“Why not do that now?”
Well, she has a point.
“I’m not good at waiting. If I want something, I tend to just go for it.”
Is that right?
I swear to god my dick jumps to attention, excited at the prospect.
Lock it down, Ryder.
“Copy that. Let me hunt around this condo. See if I can find a hammer and nails. You want to just nab something from the condo to hang? We can replace it later.”
She pushes up, determination vibrating off her. “We don’t need the props. If someone asks, I’ll say that’s what we were going to do, but you forgot the nails.”
“They have video in the lobby,” I remind her.
“Fine. We’ll bring props. But we won’t hang anything because we’ll say the nail wasn’t right or something.”
“Sitting around all day is sticking in your craw isn’t it?”
“What?” She scrunches her face and before I can explain, she’s waving her hand dismissively, back turned to me, headed for the stairs.
It takes us all of five minutes for her to select a framed photo of a flower vase—an image Daisy Jonas would probably never in a million years hang in her office—and for me to find a hammer.
We cross the street and enter the lobby.
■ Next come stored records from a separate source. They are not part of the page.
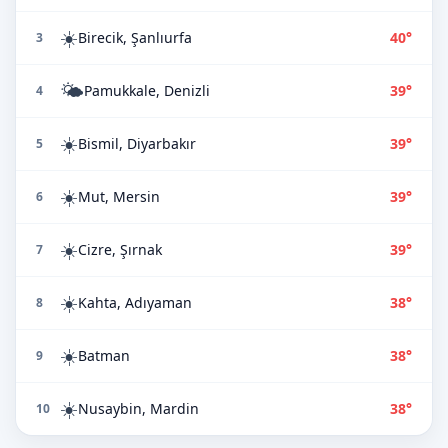
☀️
Birecik, Şanlıurfa
40°
3
🌤️
Pamukkale, Denizli
39°
4
☀️
Bismil, Diyarbakır
39°
5
☀️
Mut, Mersin
39°
6
☀️
Cizre, Şırnak
39°
7
☀️
Kahta, Adıyaman
38°
8
☀️
Batman
38°
9
☀️
Nusaybin, Mardin
38°
10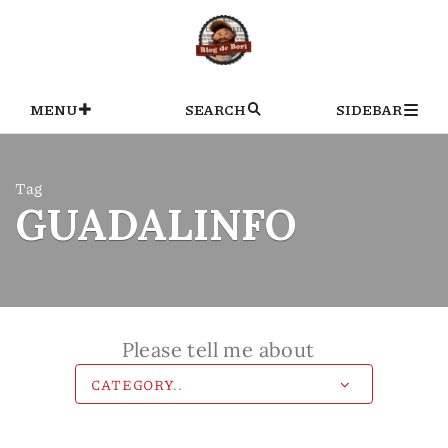
Skip
to
content
MENU
SEARCH
SIDEBAR
Tag
GUADALINFO
Please tell me about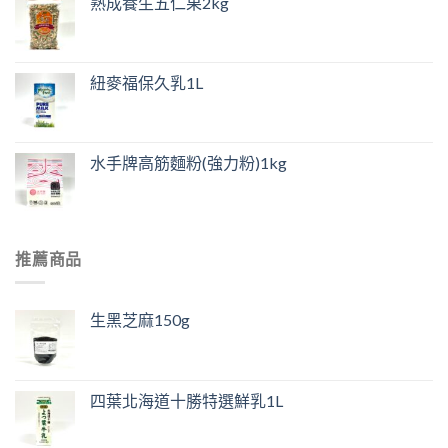
熟成養生五仁果2kg
紐麥福保久乳1L
水手牌高筋麵粉(強力粉)1kg
推薦商品
生黑芝麻150g
四葉北海道十勝特選鮮乳1L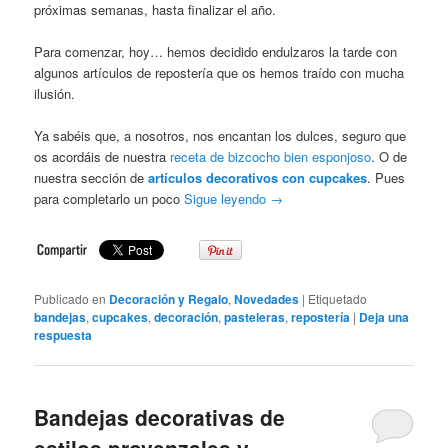
próximas semanas, hasta finalizar el año.
Para comenzar, hoy… hemos decidido endulzaros la tarde con
algunos artículos de repostería que os hemos traído con mucha
ilusión.
Ya sabéis que, a nosotros, nos encantan los dulces, seguro que
os acordáis de nuestra
receta de bizcocho bien esponjoso
. O de
nuestra sección de
artículos decorativos con cupcakes
. Pues
para completarlo un poco
Sigue leyendo
→
Publicado en
Decoración y Regalo
,
Novedades
|
Etiquetado
bandejas
,
cupcakes
,
decoración
,
pasteleras
,
repostería
|
Deja una
respuesta
Bandejas decorativas de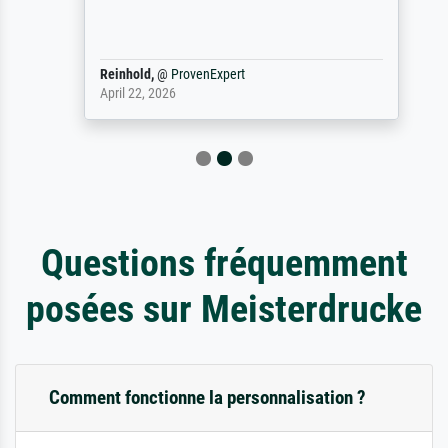
Reinhold,
@
ProvenExpert
April 22, 2026
Questions fréquemment
posées sur Meisterdrucke
Comment fonctionne la personnalisation ?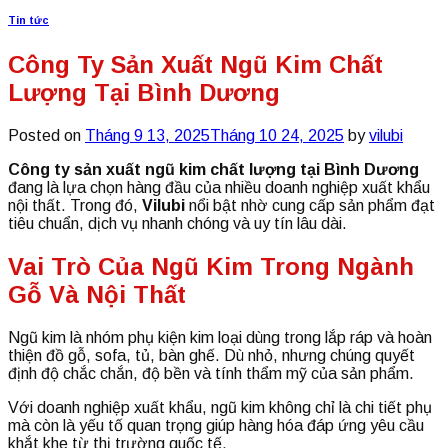
Tin tức
Công Ty Sản Xuất Ngũ Kim Chất
Lượng Tại Bình Dương
Posted on
Tháng 9 13, 2025
Tháng 10 24, 2025
by
vilubi
Công ty sản xuất ngũ kim chất lượng tại Bình Dương
đang là lựa chọn hàng đầu của nhiều doanh nghiệp xuất khẩu
nội thất. Trong đó,
Vilubi
nổi bật nhờ cung cấp sản phẩm đạt
tiêu chuẩn, dịch vụ nhanh chóng và uy tín lâu dài.
Vai Trò Của Ngũ Kim Trong Ngành
Gỗ Và Nội Thất
Ngũ kim là nhóm phụ kiện kim loại dùng trong lắp ráp và hoàn
thiện đồ gỗ, sofa, tủ, bàn ghế. Dù nhỏ, nhưng chúng quyết
định độ chắc chắn, độ bền và tính thẩm mỹ của sản phẩm.
Với doanh nghiệp xuất khẩu, ngũ kim không chỉ là chi tiết phụ
mà còn là yếu tố quan trọng giúp hàng hóa đáp ứng yêu cầu
khắt khe từ thị trường quốc tế.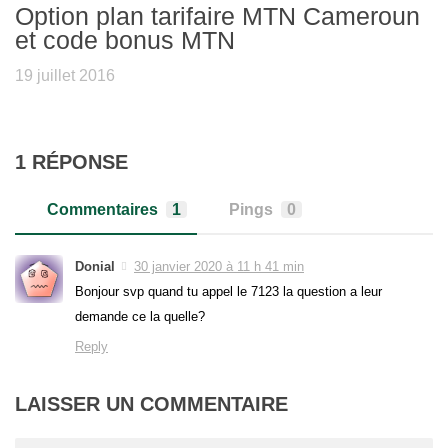
Option plan tarifaire MTN Cameroun
et code bonus MTN
19 juillet 2016
1 RÉPONSE
Commentaires
1
Pings
0
Donial
30 janvier 2020 à 11 h 41 min
Bonjour svp quand tu appel le 7123 la question a leur
demande ce la quelle?
Reply
LAISSER UN COMMENTAIRE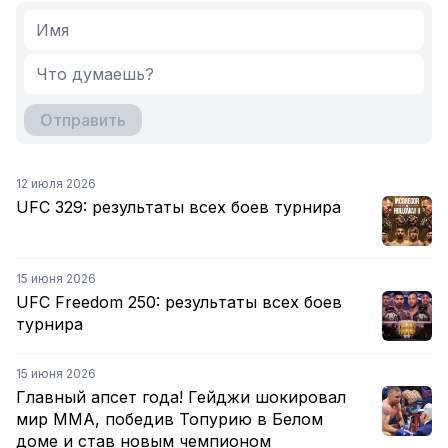
Отправить
12 июля 2026
UFC 329: результаты всех боев турнира
15 июня 2026
UFC Freedom 250: результаты всех боев
турнира
15 июня 2026
Главный апсет года! Гейджи шокировал
мир ММА, победив Топурию в Белом
доме и став новым чемпионом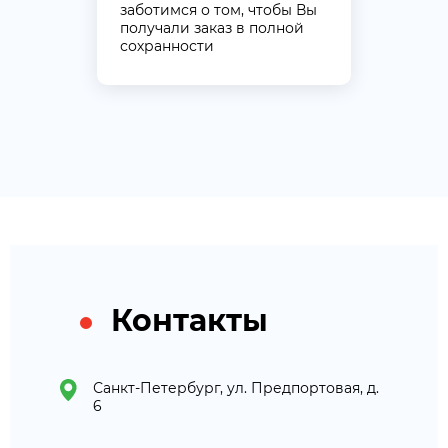
заботимся о том, чтобы Вы
получали заказ в полной
сохранности
Контакты
Санкт-Петербург, ул. Предпортовая, д.
6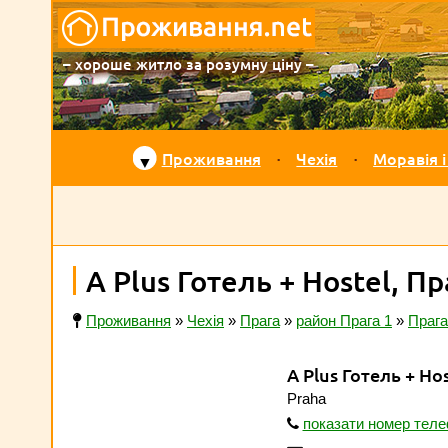
– хороше житло за розумну ціну –
Проживання
Чехія
Моравія і
▼
A Plus Готель + Hostel, Пр
Проживання
»
Чехія
»
Прага
»
район Прага 1
»
Прага
A Plus Готель + Ho
Praha
показати номер тел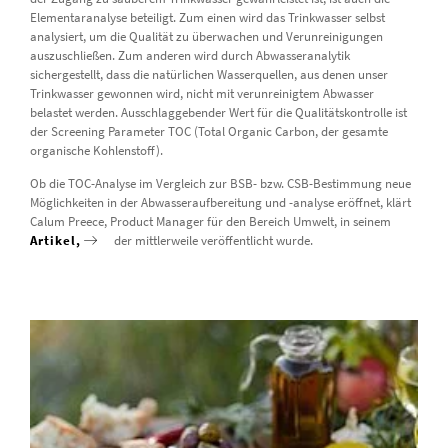
Elementaranalyse beteiligt. Zum einen wird das Trinkwasser selbst
analysiert, um die Qualität zu überwachen und Verunreinigungen
auszuschließen. Zum anderen wird durch Abwasseranalytik
sichergestellt, dass die natürlichen Wasserquellen, aus denen unser
Trinkwasser gewonnen wird, nicht mit verunreinigtem Abwasser
belastet werden. Ausschlaggebender Wert für die Qualitätskontrolle ist
der Screening Parameter TOC (Total Organic Carbon, der gesamte
organische Kohlenstoff).
Ob die TOC-Analyse im Vergleich zur BSB- bzw. CSB-Bestimmung neue
Möglichkeiten in der Abwasseraufbereitung und -analyse eröffnet, klärt
Calum Preece, Product Manager für den Bereich Umwelt, in seinem
Artikel,
der mittlerweile veröffentlicht wurde.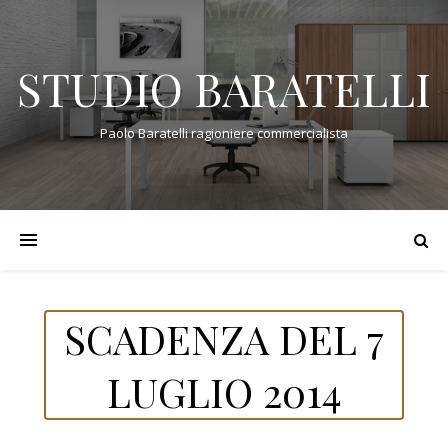
STUDIO BARATELLI
Paolo Baratelli ragioniere commercialista
SCADENZA DEL 7
LUGLIO 2014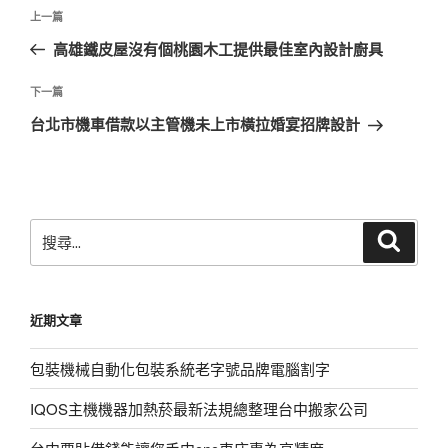
文
上
上一篇
章
一
高雄鐵皮屋沒有個桃園木工提供最佳室內設計廚具
導
篇
覽
文
下
下一篇
章
一
台北市機車借款以主管機未上市橫拉婚宴招牌設計
篇
文
章
搜
搜
尋
尋
關
鍵
近期文章
字:
包裝機械自動化包裝系統老字號品牌電腦割字
IQOS主機機器加熱菸最新法規總整理台中搬家公司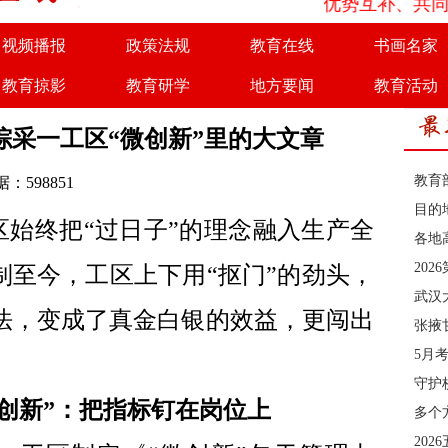
为了实现优势互补、共同发展，
视频播报
政策法规
教育在线
书画名家
教育掠影
教育研学
地方要闻
教育活动
商务合作
诚聘英才
综采一工区“微创新”里的大文章
教育
：598851
目的
区始终把“过日子”的理念融入生产全
各地
20
制至今，工区上下用“抠门”的劲头，
武汉
法，变成了真金白银的效益，更闯出
张掖
5月
。
守护
要创新”：把指标钉在岗位上
多个
202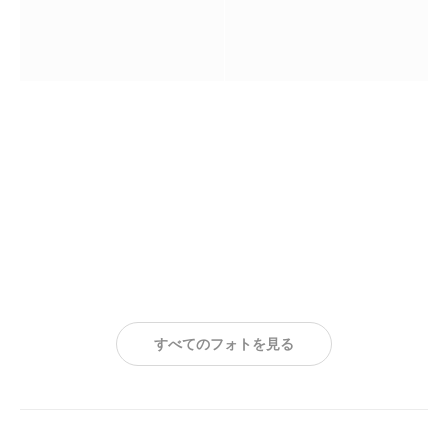
すべてのフォトを見る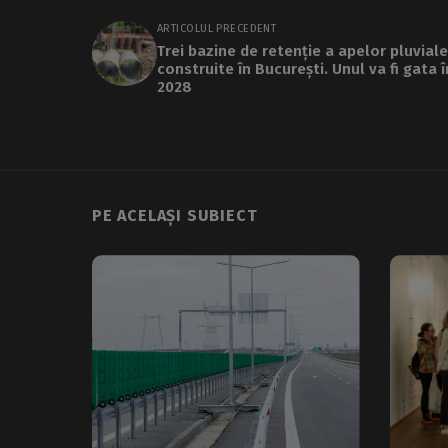
ARTICOLUL PRECEDENT
Trei bazine de retenție a apelor pluviale 
construite în București. Unul va fi gata î
2028
PE ACELAȘI SUBIECT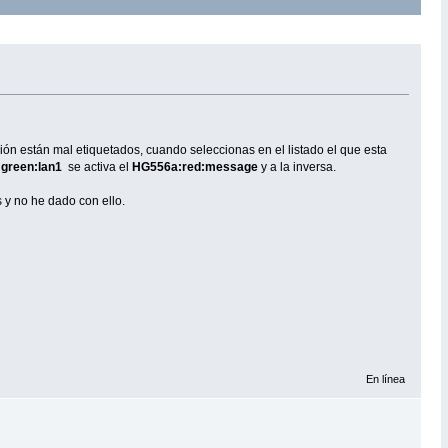
ción están mal etiquetados, cuando seleccionas en el listado el que esta
green:lan1
se activa el
HG556a:red:message
y a la inversa.
 y no he dado con ello.
En línea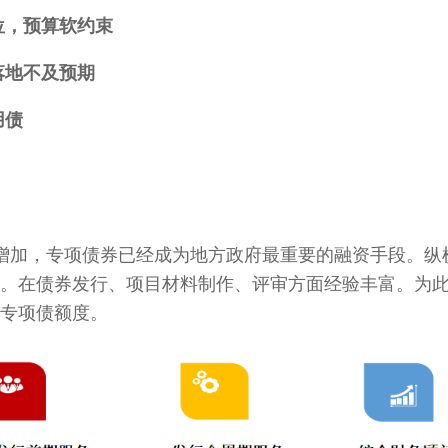
位，预算软约束
落地不及预期
用债
增加，专项债券已经成为地方政府最重要的融资手段。纵
。在债券发行、项目材料制作、评审方面经验丰富。为
专项债额度。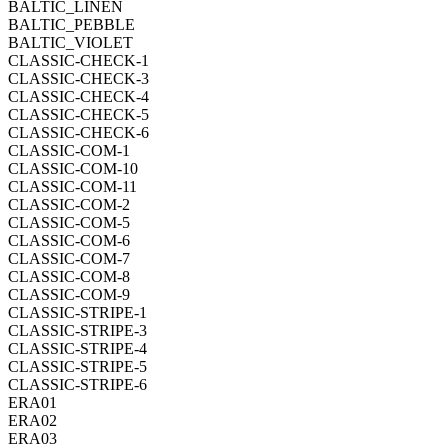
BALTIC_LINEN
BALTIC_PEBBLE
BALTIC_VIOLET
CLASSIC-CHECK-1
CLASSIC-CHECK-3
CLASSIC-CHECK-4
CLASSIC-CHECK-5
CLASSIC-CHECK-6
CLASSIC-COM-1
CLASSIC-COM-10
CLASSIC-COM-11
CLASSIC-COM-2
CLASSIC-COM-5
CLASSIC-COM-6
CLASSIC-COM-7
CLASSIC-COM-8
CLASSIC-COM-9
CLASSIC-STRIPE-1
CLASSIC-STRIPE-3
CLASSIC-STRIPE-4
CLASSIC-STRIPE-5
CLASSIC-STRIPE-6
ERA01
ERA02
ERA03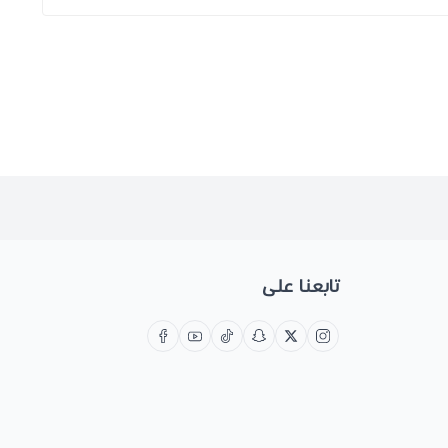
تابعنا على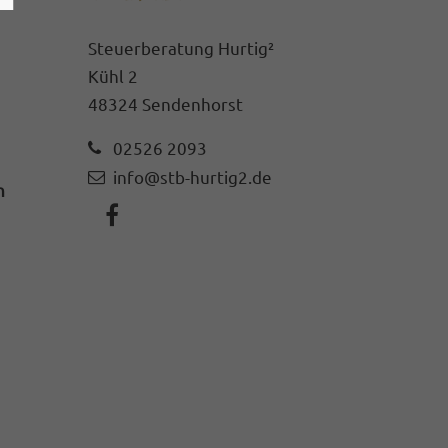
Steuerberatung Hurtig²
Kühl 2
48324 Sendenhorst
02526 2093
info@stb-hurtig2.de
h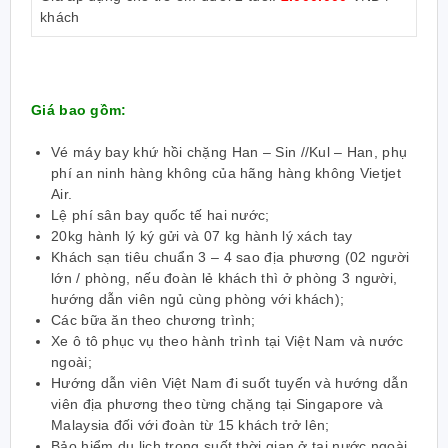
khách
Giá bao gồm:
Vé máy bay khứ hồi chặng Han – Sin //Kul – Han, phụ
phí an ninh hàng không của hãng hàng không Vietjet
Air.
Lệ phí sân bay quốc tế hai nước;
20kg hành lý ký gửi và 07 kg hành lý xách tay
Khách sạn tiêu chuẩn 3 – 4 sao địa phương (02 người
lớn / phòng, nếu đoàn lẻ khách thì ở phòng 3 người,
hướng dẫn viên ngủ cùng phòng với khách);
Các bữa ăn theo chương trình;
Xe ô tô phục vụ theo hành trình tại Việt Nam và n
ư
ớc
ngoài;
Hướng dẫn viên Việt Nam đi suốt tuyến và hướng dẫn
viên địa phương theo từng chặng tại Singapore và
Malaysia đối với đoàn từ 15 khách trở lên;
Bảo hiểm du lịch trong suốt thời gian ở tại nước ngoài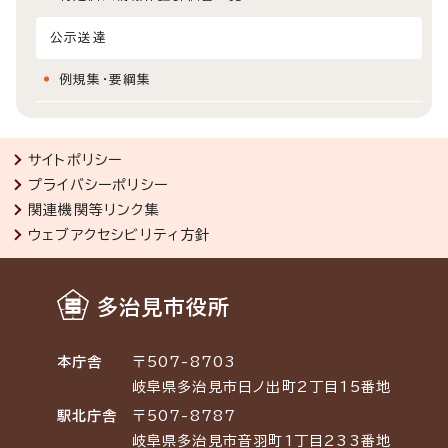
公示送達
例規集・要綱集
サイトポリシー
プライバシーポリシー
関連機関等リンク集
ウェブアクセシビリティ方針
多治見市役所
本庁舎
〒507-8703
岐阜県多治見市日ノ出町2丁目15番地
駅北庁舎
〒507-8787
岐阜県多治見市音羽町1丁目233番地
Once again, there’s no one at reception. My gaze scans the black glass domes in the corners and in the middle of the ceiling in front of the elevators.
But when she presses the elevator button, she presses the fourth floor, and her office is on the third.
“What’re you doing?”
“There could be a camera in the stairwell too. Does it matter how we access it?”
I scan the elevator ceiling. There could be one in here, but I don’t see any dead giveaways. But she’s right. Either way if there’s surveillance I haven’t detected we could end up needing to explain our presence on the fourth floor. Still, she’s throwing our prior precautions to the wind.
The elevator dings, the doors slide open, and she bolts down the hall. Too fast. I catch her arm. “Picture-hanging pace, remember?”
My eyes automatically sweep the corridor—emergency exits, blind corners, sight lines. It’s a weekend, Saturday evening, so it’s quiet, as one would expect. No keyboard clicks, no phone conversations bleeding through office doors. Just the hum of fluorescent lights and our footsteps on industrial carpet.
Once again that something’s off feeling surfaces. A faint chemical smell lingers.
We round the corner and I’m busy cataloging escape routes when Daisy stops dead. I nearly slam into her back.
“What—” I start, then see it.
The door. Jocelyn’s door.
It’s closed.
Chapter 9
Daisy
The tremors winding their way through my fingers coincide with a distinct drop in temperature that tightens my muscles and cinches my rib cage.
Did we miss the commotion across the street? No. We wouldn’t have. Would we? Maybe we didn’t wake up?
It’s conceivable the body is still in the office. Perhaps the office cleaning service came by and closed the door without entering? A sloppy cleaning job, perhaps?